==== Source information ====
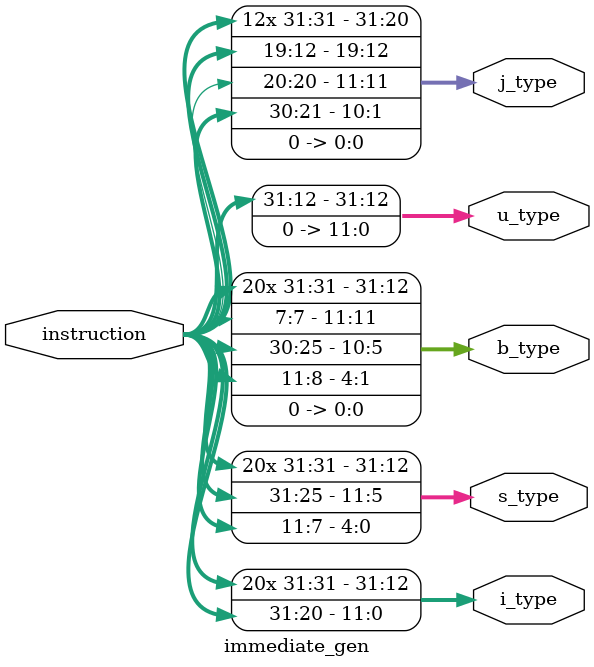
<source format=sv>
module immediate_gen (
    input  logic [31:7] instruction,   // Instruction bits [31:7]
    output logic [31:0] i_type,        // I-type immediate
    output logic [31:0] s_type,        // S-type immediate
    output logic [31:0] b_type,        // B-type immediate
    output logic [31:0] u_type,        // U-type immediate
    output logic [31:0] j_type         // J-type immediate
);

    // I-type immediate: sign-extended 12-bit immediate
    assign i_type = {{20{instruction[31]}}, instruction[31:20]};
    
    // S-type immediate: sign-extended 12-bit immediate from scattered fields
    assign s_type = {{20{instruction[31]}}, instruction[31:25], instruction[11:7]};
    
    // B-type immediate: sign-extended 13-bit immediate from scattered fields
    assign b_type = {{19{instruction[31]}}, instruction[31], instruction[7], 
                    instruction[30:25], instruction[11:8], 1'b0};
    
    // U-type immediate: 20-bit upper immediate
    assign u_type = {instruction[31:12], 12'b0};
    
    // J-type immediate: sign-extended 21-bit immediate from scattered fields
    assign j_type = {{11{instruction[31]}}, instruction[31], instruction[19:12],
                    instruction[20], instruction[30:21], 1'b0};

endmodule 

</source>
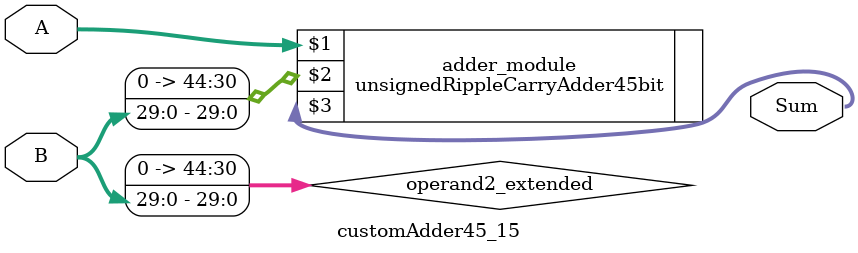
<source format=v>
module customAdder45_15(
                        input [44 : 0] A,
                        input [29 : 0] B,
                        
                        output [45 : 0] Sum
                );

        wire [44 : 0] operand2_extended;
        
        assign operand2_extended =  {15'b0, B};
        
        unsignedRippleCarryAdder45bit adder_module(
            A,
            operand2_extended,
            Sum
        );
        
        endmodule
        
</source>
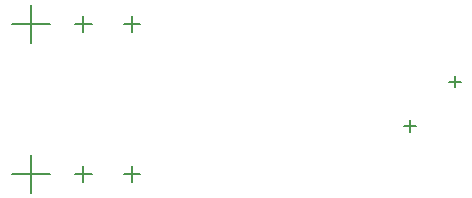
<source format=gbr>
%TF.GenerationSoftware,Altium Limited,Altium Designer,20.0.11 (256)*%
G04 Layer_Color=128*
%FSLAX26Y26*%
%MOIN*%
%TF.FileFunction,Drillmap*%
%TF.Part,Single*%
G01*
G75*
%TA.AperFunction,NonConductor*%
%ADD30C,0.005000*%
D30*
X1356579Y333719D02*
X1395949D01*
X1376264Y314034D02*
Y353404D01*
X1505122Y482323D02*
X1544492D01*
X1524807Y462638D02*
Y502008D01*
X49504Y175000D02*
X174504D01*
X112004Y112500D02*
Y237500D01*
X259508Y175000D02*
X314508D01*
X287008Y147500D02*
Y202500D01*
X422500Y175000D02*
X477500D01*
X450000Y147500D02*
Y202500D01*
X49504Y675000D02*
X174504D01*
X112004Y612500D02*
Y737500D01*
X259508Y675000D02*
X314508D01*
X287008Y647500D02*
Y702500D01*
X422500Y675000D02*
X477500D01*
X450000Y647500D02*
Y702500D01*
%TF.MD5,c0b795936f67257389884545abcddfff*%
M02*

</source>
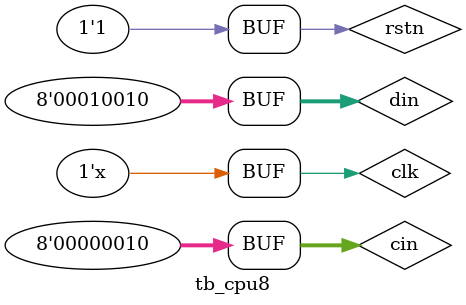
<source format=v>
`timescale 1ns/1ns
module tb_cpu8;
parameter bw=8;
reg clk,rstn;
reg [bw-1:0]din,cin;
//reg [9:0]cin;
wire [bw-1:0]addr,dout;

cpu8 U0(clk,rstn,cin,din, addr,dout);


always #50 clk=~clk;

initial begin
cin =8'd0;clk=0;rstn=0;din=8'd0;
#100 rstn=1;din=0;
#100 din=8'd1;
#100 din=8'd2;
#100 din=8'd3;
#100 din=8'd4;
#100 din=8'd5;
#100 din=8'd6;
#100 din=8'd7;
#300 cin=8'd2;
#200 din=8'd18;


/*#100 rstn=1;din=8'd1;cin=9'b000000000;
#100 din=8'd2;cin=9'b001001001;
#100 din=8'd3;cin=9'b010010010;
#100 din=8'd4;cin=9'b011011011;
#100 din=8'd5;cin=9'b100100100;
#100 din=8'd6;cin=9'b101101101;
#100 din=8'd7;cin=9'b110110110;

#100 din=8'd1;*/
end

endmodule

</source>
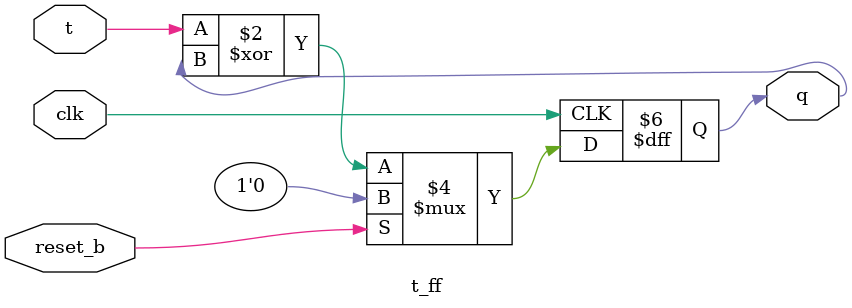
<source format=v>
`timescale 1ns / 1ns // `timescale time_unit/time_precisio

module part1 (
	input Clock,
	input Enable,
	input Reset,
	output [7:0] CounterValue
);

	wire a1, a2, a3, a4, a5, a6, a7;

	t_ff t0(Clock, Reset, Enable, CounterValue[0]);	
	assign a1 = Enable & CounterValue[0];
	t_ff t1(Clock, Reset, a1, CounterValue[1]);
	assign a2 = a1 & CounterValue[1];
	t_ff t2(Clock, Reset, a2, CounterValue[2]);
	assign a3 = a2 & CounterValue[2];
	t_ff t3(Clock, Reset, a3, CounterValue[3]);
	assign a4 = a3 & CounterValue[3];
	t_ff t4(Clock, Reset, a4, CounterValue[4]);
	assign a5 = a4 & CounterValue[4];
	t_ff t5(Clock, Reset, a5, CounterValue[5]);
	assign a6 = a5 & CounterValue[5];
	t_ff t6(Clock, Reset, a6, CounterValue[6]);
	assign a7 = a6 & CounterValue[6];
	t_ff t7(Clock, Reset, a7, CounterValue[7]);
	
endmodule

module t_ff(input clk, input reset_b, input t, output reg q);
	
	always@(posedge clk)
	begin
		if (reset_b)
			q <= 1'b0;
		else
			q <= t^q;
	end
endmodule

</source>
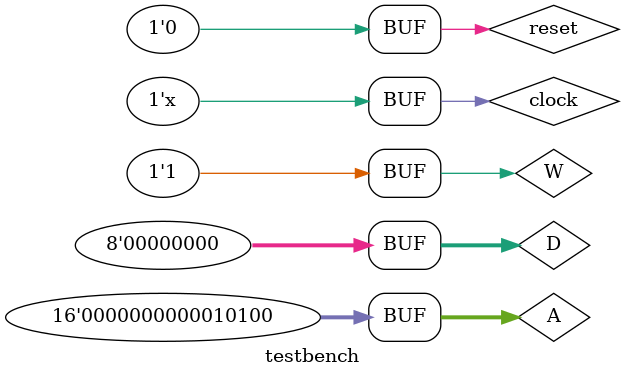
<source format=v>
`timescale 1ns / 1ps

module testbench ( );
    // declare design under test (DUT) inputs
    reg reset, clock, W;
    reg [15:0] A;    // address
    reg [7:0] D;    // data
    // declare DUT outputs
    wire [7:0] Q;

    // instantiate the DUT
    application U1 (reset, clock, W, A, D, Q);

    // define a 100 MHz clock waveform
    always
        #5 clock <= ~clock;
    
    // assign inputs at various times
    initial 
    begin
        clock <= 1'b0;
        reset <= 1'b1;
        W <= 1'b0; A <= 2'bXX;
        #10  reset <= 1'b0;
             // initialize the polynomial
             A <= 16'h0010; D <= 221; W <= 1'b1;
        #10  // initialize the seed
             A <= 16'h0012; D <= 1'b1;
        #10  // set the control register for continuous mode
             A <= 16'h0014; D <= 2'b10;
        #10  W <= 1'b0;
        #90  // set the control register for stopped mode
             D <= 0; W <= 1'b1;
        #20  // re-initialize the seed
             A <= 16'h0012; D <= 1;
        #10  // set the control register for step mode
             A <= 16'h0014; D <= 8'b01;
        #20  D <= 8'b00;   // stop
        #10  D <= 8'b01;   // step
        #20  D <= 8'b00;   // stop
        #10  D <= 8'b01;   // step
        #20  D <= 8'b00;   // stop
        #10  D <= 8'b01;   // step
        #20  D <= 8'b00;   // stop
        #10  D <= 8'b01;   // step
        #20  D <= 8'b00;   // stop
        #10  D <= 8'b01;   // step
        #20  D <= 8'b00;   // stop
    end // initial
endmodule

</source>
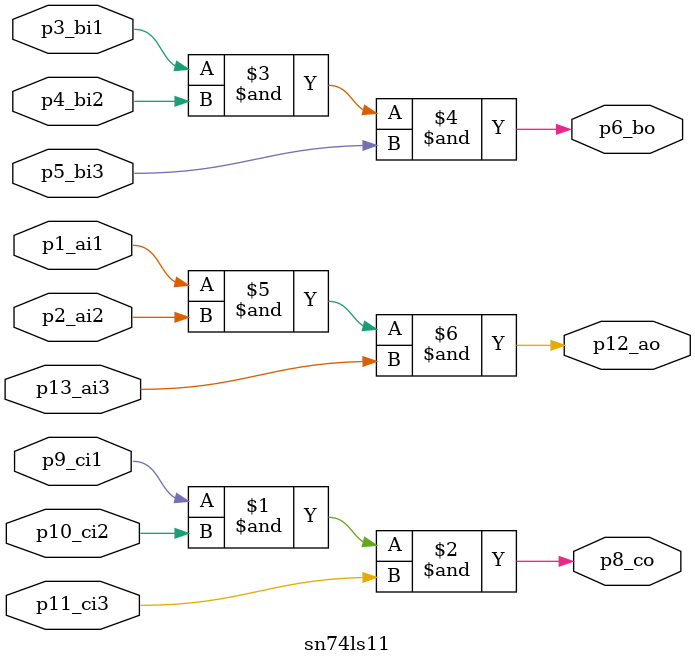
<source format=v>
module sn74ls11
  (
   output p8_co,
   output p6_bo,
   output p12_ao,

   input  p9_ci1,
   input  p10_ci2,
   input  p11_ci3,

   input  p3_bi1,
   input  p4_bi2,
   input  p5_bi3,

   input  p1_ai1,
   input  p2_ai2,
   input  p13_ai3
   );

    // 3-in AND
    assign p8_co = p9_ci1 & p10_ci2 & p11_ci3;
    assign p6_bo = p3_bi1 & p4_bi2 & p5_bi3;
    assign p12_ao = p1_ai1 & p2_ai2 & p13_ai3;

endmodule // sn74ls11

</source>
====
> [Job item] Retrieve every line above holding the word "wire".

> [Your solution]
        wire [44 : 0] operand2_extended;
wire [bw-1:0]addr,dout;
	wire a1, a2, a3, a4, a5, a6, a7;
    wire [7:0] Q;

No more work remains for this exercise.